Raupengift laut Stadt und Auftrags-Firma für Menschen ungiftig
David Steuer, bei der Firma Calmund + Riemer verantwortlich für den Sprüheinsatz, ist ebenfalls nach Hervest geeilt. Mit dem Raupengift Dipel ES – eine hoch verdünnte Lösung, die ein Bakterium enthält – hat er seit Jahren gute Erfahrungen gemacht. Es sei für Menschen nicht giftig, versichert er.
Das betont auch die Stadt: Das Spritzmittel werde seit 2007 verwendet und sei – im Gegensatz zu den gefährlichen Härchen der Eichenprozessionsspinner – „vergleichsweise ungefährlich“, heißt es aus der Pressestelle. Dennoch seien die Schulen am Tag vor dem Hubschrauber-Einsatz informiert worden. In der Albert-Schweitzer-Schule jedoch sei am Nachmittag niemand mehr ans Telefon gegangen, die Warnung landete daher auf dem Anrufbeantworter.
Kripo ermittelt wegen fahrlässiger Körperverletzung
Viele Fragen sind noch offen. Die Kripo ermittelt wegen fahrlässiger Körperverletzung, hat aus dem Hubschrauber Proben des Sprühmittels genommen.

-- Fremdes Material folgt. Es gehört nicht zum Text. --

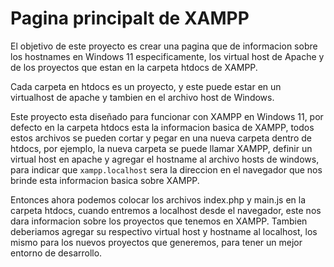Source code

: # Pagina principalt de XAMPP
El objetivo de este proyecto es crear una pagina que de informacion sobre los hostnames en Windows 11 especificamente, los virtual host de Apache y de los proyectos que estan en la carpeta htdocs de XAMPP.

Cada carpeta en htdocs es un proyecto, y este puede estar en un virtualhost de apache y tambien en el archivo host de Windows.

Este proyecto esta diseñado para funcionar con XAMPP en Windows 11, por defecto en la carpeta htdocs esta la informacion basica de XAMPP, todos estos archivos se pueden cortar y pegar en una nueva carpeta dentro de htdocs, por ejemplo, la nueva carpeta se puede llamar XAMPP, definir un virtual host en apache y agregar el hostname al archivo hosts de windows, para indicar que `xampp.localhost` sera la direccion en el navegador que nos brinde esta informacion basica sobre XAMPP.

Entonces ahora podemos colocar los archivos index.php y main.js en la carpeta htdocs, cuando entremos a localhost desde el navegador, este nos dara informacion sobre los proyectos que tenemos en XAMPP. Tambien deberiamos agregar su respectivo virtual host y hostname al localhost, los mismo para los nuevos proyectos que generemos, para tener un mejor entorno de desarrollo.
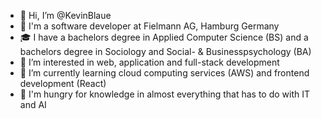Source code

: - 👋 Hi, I’m @KevinBlaue
- 🏢 I'm a software developer at Fielmann AG, Hamburg Germany
- 🎓 I have a bachelors degree in Applied Computer Science (BS) and
     a bachelors degree in Sociology and Social- & Businesspsychology (BA)
- 👀 I’m interested in web, application and full-stack development
- 🌱 I’m currently learning cloud computing services (AWS) and frontend development (React)
- 🔭 I'm hungry for knowledge in almost everything that has to do with IT and AI

<!---
KevinBlaue/KevinBlaue is a ✨ special ✨ repository because its `README.md` (this file) appears on your GitHub profile.
You can click the Preview link to take a look at your changes.
--->
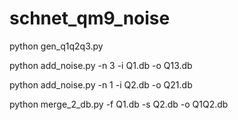 # schnet_qm9_noise

python gen_q1q2q3.py

python add_noise.py -n 3 -i Q1.db -o Q13.db

python add_noise.py -n 1 -i Q2.db -o Q21.db

python merge_2_db.py -f Q1.db -s Q2.db -o Q1Q2.db
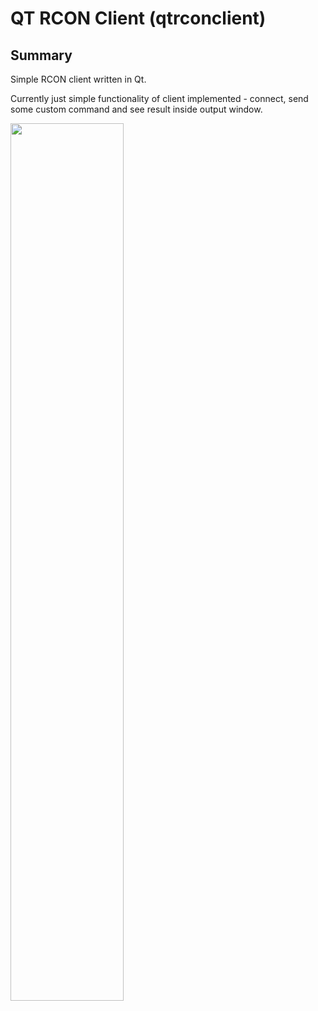 # QT RCON Client (qtrconclient)
## Summary
Simple RCON client written in Qt.

Currently just simple functionality of client implemented - connect, send some custom command and see result inside output window.

<img src="https://user-images.githubusercontent.com/25594311/27468279-a108ee6c-57f1-11e7-84f2-ab2c869665c9.png" width="60%"></img> 

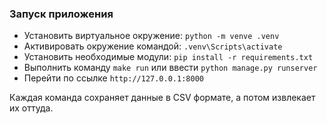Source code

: ### Запуск приложения

- Установить виртуальное окружение: `python -m venve .venv`
- Активировать окружение командой: `.venv\Scripts\activate`
- Установить необходимые модули: `pip install -r requirements.txt`
- Выполнить команду `make run` или ввести `python manage.py runserver`
- Перейти по ссылке `http://127.0.0.1:8000`


Каждая команда сохраняет данные в CSV формате, а потом извлекает их оттуда.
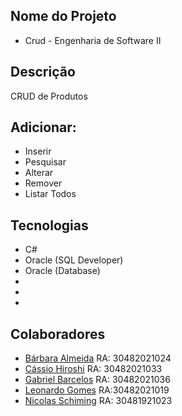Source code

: ## Nome do Projeto
* Crud - Engenharia de Software II

## Descrição
CRUD de Produtos

## Adicionar:
* Inserir
* Pesquisar 
* Alterar
* Remover
* Listar Todos

## Tecnologias
* C#
* Oracle (SQL Developer)
* Oracle (Database)
*
*
*

## Colaboradores
* [Bárbara Almeida](https://github.com/BarbaraAlmeidaM)   RA: 30482021024
* [Cássio Hiroshi](https://github.com/cassiohirota)    RA: 30482021033
* [Gabriel Barcelos](https://github.com/GabrielBarcelos17)  RA: 30482021036
* [Leonardo Gomes](https://github.com/LeonardoGomes-Teyser)    RA:30482021019
* [Nicolas Schiming](https://github.com/NickSchiming) RA: 30481921023
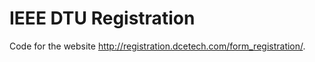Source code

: IEEE DTU Registration
=====================

Code for the website http://registration.dcetech.com/form_registration/.

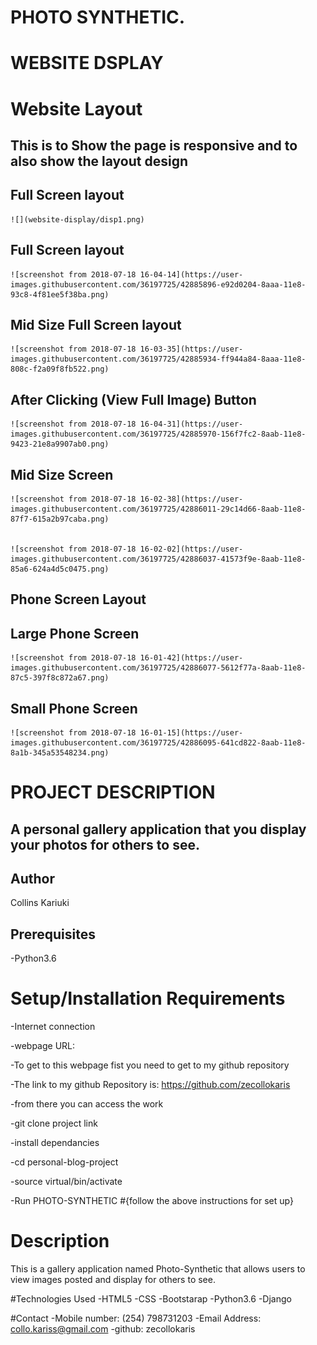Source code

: 

#                                                 PHOTO SYNTHETIC.


#                                                  WEBSITE DSPLAY
# Website Layout
## This is to Show the page is responsive and to also show the layout design


## Full Screen layout

    ![](website-display/disp1.png)


## Full Screen layout

    ![screenshot from 2018-07-18 16-04-14](https://user-images.githubusercontent.com/36197725/42885896-e92d0204-8aaa-11e8-93c8-4f81ee5f38ba.png)


## Mid Size Full Screen layout

    ![screenshot from 2018-07-18 16-03-35](https://user-images.githubusercontent.com/36197725/42885934-ff944a84-8aaa-11e8-808c-f2a09f8fb522.png)


## After Clicking (View Full Image) Button

    ![screenshot from 2018-07-18 16-04-31](https://user-images.githubusercontent.com/36197725/42885970-156f7fc2-8aab-11e8-9423-21e8a9907ab0.png)


## Mid Size Screen

    ![screenshot from 2018-07-18 16-02-38](https://user-images.githubusercontent.com/36197725/42886011-29c14d66-8aab-11e8-87f7-615a2b97caba.png)


    ![screenshot from 2018-07-18 16-02-02](https://user-images.githubusercontent.com/36197725/42886037-41573f9e-8aab-11e8-85a6-624a4d5c0475.png)


## Phone Screen Layout
##     Large Phone Screen

    ![screenshot from 2018-07-18 16-01-42](https://user-images.githubusercontent.com/36197725/42886077-5612f77a-8aab-11e8-87c5-397f8c872a67.png)


##     Small Phone Screen

    ![screenshot from 2018-07-18 16-01-15](https://user-images.githubusercontent.com/36197725/42886095-641cd822-8aab-11e8-8a1b-345a53548234.png)


#  PROJECT DESCRIPTION

## A personal gallery application that you display your photos for others to see.

## Author
Collins Kariuki

## Prerequisites
-Python3.6

# Setup/Installation Requirements

-Internet connection

-webpage URL:

-To get to this webpage fist you need to get to my github repository

-The link to my github Repository is: https://github.com/zecollokaris

-from there you can access the work

-git clone project link

-install dependancies

-cd personal-blog-project

-source virtual/bin/activate

-Run PHOTO-SYNTHETIC
#{follow the above instructions for set up}

# Description

This is a gallery application named Photo-Synthetic that allows users to view images posted and display for others to see.

#Technologies Used
-HTML5
-CSS
-Bootstarap
-Python3.6
-Django

#Contact
-Mobile number: (254) 798731203
-Email Address: collo.kariss@gmail.com
-github: zecollokaris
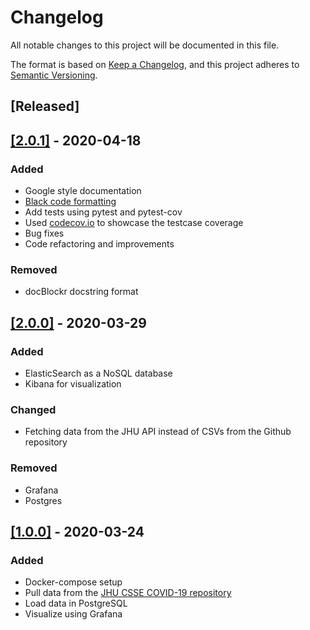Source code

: # Changelog
All notable changes to this project will be documented in this file.

The format is based on [Keep a Changelog](https://keepachangelog.com/en/1.0.0/), and this project adheres to [Semantic Versioning](https://semver.org/spec/v2.0.0.html).

## [Released]
##  [[2.0.1]](https://github.com/mrhallak/Coronalytics/releases/tag/v2.0.1) - 2020-04-18
### Added
- Google style documentation
- [Black code formatting](https://github.com/psf/black)
- Add tests using pytest and pytest-cov
- Used [codecov.io](http://www.codecov.io/) to showcase the testcase coverage
- Bug fixes
- Code refactoring and improvements
### Removed
- docBlockr docstring format

## [[2.0.0]](https://github.com/mrhallak/Coronalytics/releases/tag/v2.0.0) - 2020-03-29
### Added
- ElasticSearch as a NoSQL database
- Kibana for visualization
### Changed
- Fetching data from the JHU API instead of CSVs from the Github repository
### Removed
- Grafana
- Postgres

## [[1.0.0]](https://github.com/mrhallak/Coronalytics/releases/tag/v1.0.0) - 2020-03-24
### Added
- Docker-compose setup
- Pull data from the [JHU CSSE COVID-19 repository](https://github.com/CSSEGISandData/COVID-19)
- Load data in PostgreSQL
- Visualize using Grafana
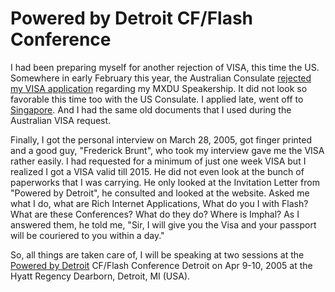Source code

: # Powered by Detroit CF/Flash Conference

I had been preparing myself for another rejection of VISA, this time the US. Somewhere in early February this year, the Australian Consulate <a href="/2005/debarred-from-mxdu-2005/">rejected my VISA application</a> regarding my MXDU Speakership. It did not look so favorable this time too with the US Consulate. I applied late, went off to <a href="/2005/singapore-in-2005-march/">Singapore</a>. And I had the same old documents that I used during the Australian VISA request.

Finally, I got the personal interview on March 28, 2005, got finger printed and a good guy, "Frederick Brunt", who took my interview gave me the VISA rather easily. I had requested for a minimum of just one week VISA but I realized I got a VISA valid till 2015. He did not even look at the bunch of paperworks that I was carrying. He only looked at the Invitation Letter from "Powered by Detroit", he consulted and looked at the website. Asked me what I do, what are Rich Internet Applications, What do you I with Flash? What are these Conferences? What do they do? Where is Imphal? As I answered them, he told me, "Sir, I will give you the Visa and your passport will be couriered to you within a day."

So, all things are taken care of, I will be speaking at two sessions at the [Powered by Detroit](http://www.poweredbydetroit.org/) CF/Flash Conference Detroit on Apr 9-10, 2005 at the Hyatt Regency Dearborn, Detroit, MI (USA).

Warum Kinder auf dem Pausenhof waren und wie viele (es sollen nur 20 gewesen sein), wer wann informiert war über den Einsatz, ob der Pilot die Schüler nicht gesehen hat – all das werde Anfang der Woche analysiert, sagt Bürgermeister Lütkenhorst.
Für Eltern hat die Feuerwehr am Nachmittag eine Hotline eingerichtet: Unter 0175 / 570 99 74 gibt es Informationen zu allen Fragen oder wird bei Bedarf an Fachleute vermittelt. Grundsätzlich gilt: Zeigen Kinder die geschilderten Symptome, sollten sie einem Arzt vorgestellt werden.
Bekämpfung des Eichenprozessionsspinners aus der Luft „besonders effektiv“
Der Eichenprozessionsspinner ist laut Landesbetrieb Straßen NRW ein Forstschädling, der Eichen befällt und nach dem Schlüpfen der Larve sich von frisch getriebenen Eichenblättern in den Kronen ernährt. Daher sei die Bekämpfung aus der Luft besonders effektiv.
Die Larven des Nachtfalters bilden Gifthaare aus, die auf der Haut des Menschen allergische Reaktionen hervorrufen. Die Bekämpfung erfolge mit einem biologisch unbedenklichen Mittel, das nur auf die Larve des Eichenprozessionsspinners Auswirkungen hat. Vier Tage nach dem Kontakt mit dem Mittel sterben die Larven, bevor die Gifthaare sich ausbilden können.